- _Your objective_:
The copy should hold exactly the lines below from the one that contains "ring tip: (515, 349)" through the one that contains "thumb tip: (200, 172)" and nothing else, so no pictures.

- _Items from a data source_:
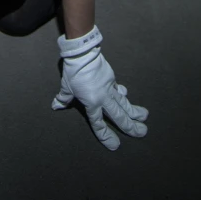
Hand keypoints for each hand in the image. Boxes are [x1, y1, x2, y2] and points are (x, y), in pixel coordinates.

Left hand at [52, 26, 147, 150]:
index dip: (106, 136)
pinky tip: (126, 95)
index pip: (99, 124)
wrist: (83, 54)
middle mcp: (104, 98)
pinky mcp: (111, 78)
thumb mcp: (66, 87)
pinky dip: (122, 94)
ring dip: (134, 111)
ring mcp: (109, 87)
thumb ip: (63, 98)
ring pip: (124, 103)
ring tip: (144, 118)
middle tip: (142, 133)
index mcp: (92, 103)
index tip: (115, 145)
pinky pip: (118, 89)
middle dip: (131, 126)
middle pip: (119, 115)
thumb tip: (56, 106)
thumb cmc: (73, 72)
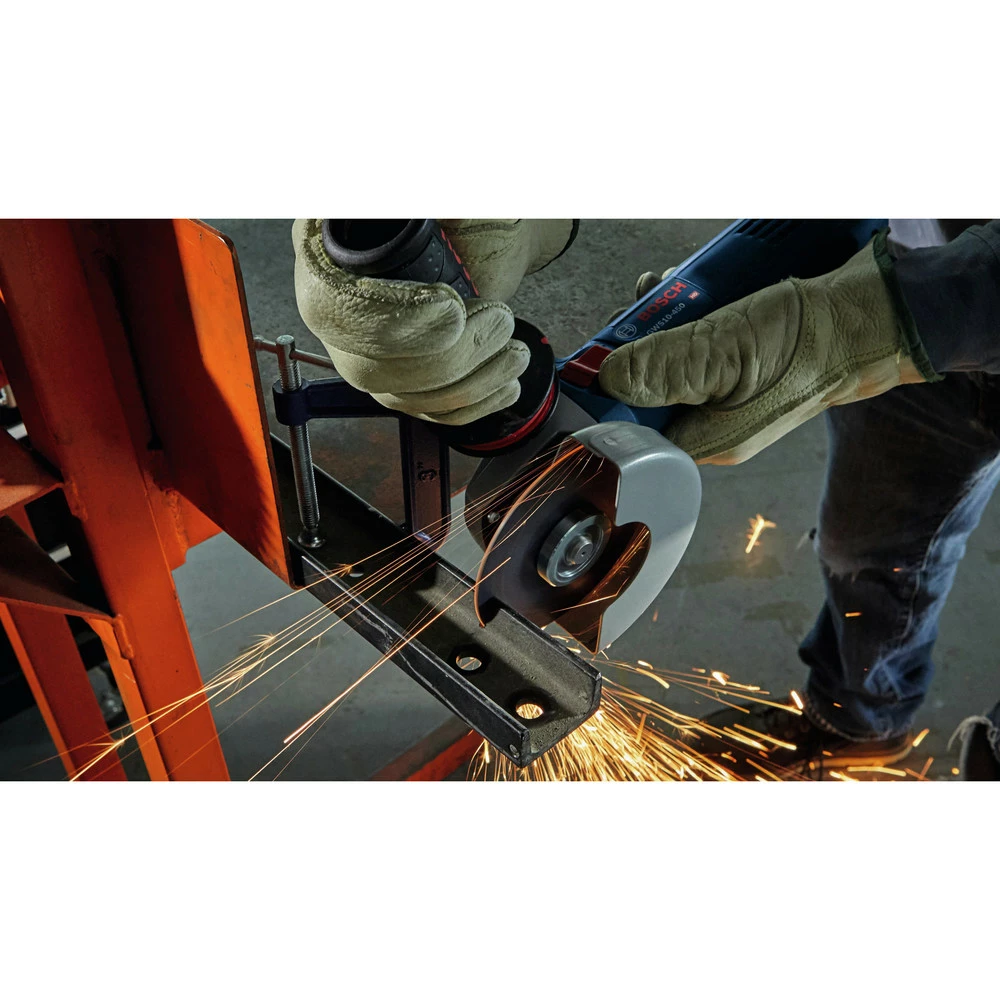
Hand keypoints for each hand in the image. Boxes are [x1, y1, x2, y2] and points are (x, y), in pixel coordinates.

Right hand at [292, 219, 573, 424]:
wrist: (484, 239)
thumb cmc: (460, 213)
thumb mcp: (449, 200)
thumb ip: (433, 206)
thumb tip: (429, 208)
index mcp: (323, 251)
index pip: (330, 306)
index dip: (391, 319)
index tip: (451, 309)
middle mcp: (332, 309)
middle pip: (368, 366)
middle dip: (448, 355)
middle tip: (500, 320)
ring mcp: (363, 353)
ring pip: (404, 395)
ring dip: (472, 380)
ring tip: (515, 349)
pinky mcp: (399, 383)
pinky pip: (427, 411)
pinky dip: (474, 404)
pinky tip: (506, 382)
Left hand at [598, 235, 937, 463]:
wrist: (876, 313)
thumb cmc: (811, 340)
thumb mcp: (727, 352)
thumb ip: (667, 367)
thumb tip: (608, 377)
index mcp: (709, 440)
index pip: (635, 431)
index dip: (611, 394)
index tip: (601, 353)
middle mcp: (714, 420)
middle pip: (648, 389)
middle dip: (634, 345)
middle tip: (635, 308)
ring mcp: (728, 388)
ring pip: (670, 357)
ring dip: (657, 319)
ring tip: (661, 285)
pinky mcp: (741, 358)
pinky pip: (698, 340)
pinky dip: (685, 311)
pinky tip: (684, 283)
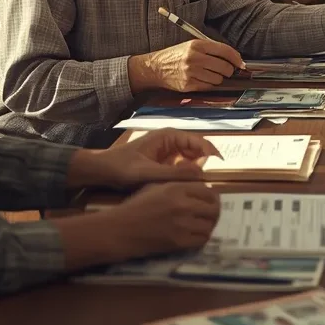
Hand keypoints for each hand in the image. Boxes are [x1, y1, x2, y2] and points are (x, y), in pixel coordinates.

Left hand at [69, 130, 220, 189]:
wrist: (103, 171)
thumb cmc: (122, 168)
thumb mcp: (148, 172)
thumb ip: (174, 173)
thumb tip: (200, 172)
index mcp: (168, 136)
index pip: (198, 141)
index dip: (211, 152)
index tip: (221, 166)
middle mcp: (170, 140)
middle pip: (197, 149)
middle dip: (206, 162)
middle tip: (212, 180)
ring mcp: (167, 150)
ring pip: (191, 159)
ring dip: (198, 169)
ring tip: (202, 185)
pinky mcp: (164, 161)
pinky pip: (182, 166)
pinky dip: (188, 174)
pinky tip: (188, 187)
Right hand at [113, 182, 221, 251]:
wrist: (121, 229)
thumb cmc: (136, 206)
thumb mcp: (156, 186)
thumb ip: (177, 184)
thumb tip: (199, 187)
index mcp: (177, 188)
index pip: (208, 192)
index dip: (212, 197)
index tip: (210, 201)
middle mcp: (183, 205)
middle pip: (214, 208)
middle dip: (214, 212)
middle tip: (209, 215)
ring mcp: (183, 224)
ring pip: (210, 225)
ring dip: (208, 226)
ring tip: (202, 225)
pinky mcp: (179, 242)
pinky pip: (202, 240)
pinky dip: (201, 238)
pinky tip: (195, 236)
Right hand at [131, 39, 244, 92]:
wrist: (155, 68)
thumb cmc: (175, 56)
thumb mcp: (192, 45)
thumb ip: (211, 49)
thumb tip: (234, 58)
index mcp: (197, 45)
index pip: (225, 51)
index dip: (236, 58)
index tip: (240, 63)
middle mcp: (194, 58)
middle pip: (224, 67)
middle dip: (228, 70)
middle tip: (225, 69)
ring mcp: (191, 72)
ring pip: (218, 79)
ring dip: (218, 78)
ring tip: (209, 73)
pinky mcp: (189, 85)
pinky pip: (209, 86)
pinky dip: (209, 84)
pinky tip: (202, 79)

- _Solution to the exercise_:
ring tip: (515, 349)
pinky mcp: (399, 383)
pinky pip: (427, 411)
pinky dip: (474, 404)
pinky tip: (506, 382)
Left hand at [598, 235, 937, 463]:
wrist: (876, 313)
thumb cmc: (811, 340)
thumb mcp: (727, 352)
thumb ip: (667, 367)
thumb tip: (608, 377)
index mcp: (709, 440)
index pip: (635, 431)
index dip: (611, 394)
index tip: (601, 353)
middle mcp: (714, 420)
middle pip: (648, 389)
middle dip: (634, 345)
middle tip: (635, 308)
ring mcp: (728, 388)
ring pip: (670, 357)
ring dip: (657, 319)
ring tip: (661, 285)
pinky mcp: (741, 358)
pinky pip: (698, 340)
pinky dip: (685, 311)
pinky tip: (684, 283)
Hand keypoints for each hand in the image. Boxes are [x1, y1, x2, y2] and points are (x, y), in pixel coordinates.

Left hand at [69, 130, 220, 189]:
wrist: (103, 171)
thumb cmc: (122, 168)
thumb mcp: (148, 172)
thumb ip: (174, 173)
thumb tip: (200, 172)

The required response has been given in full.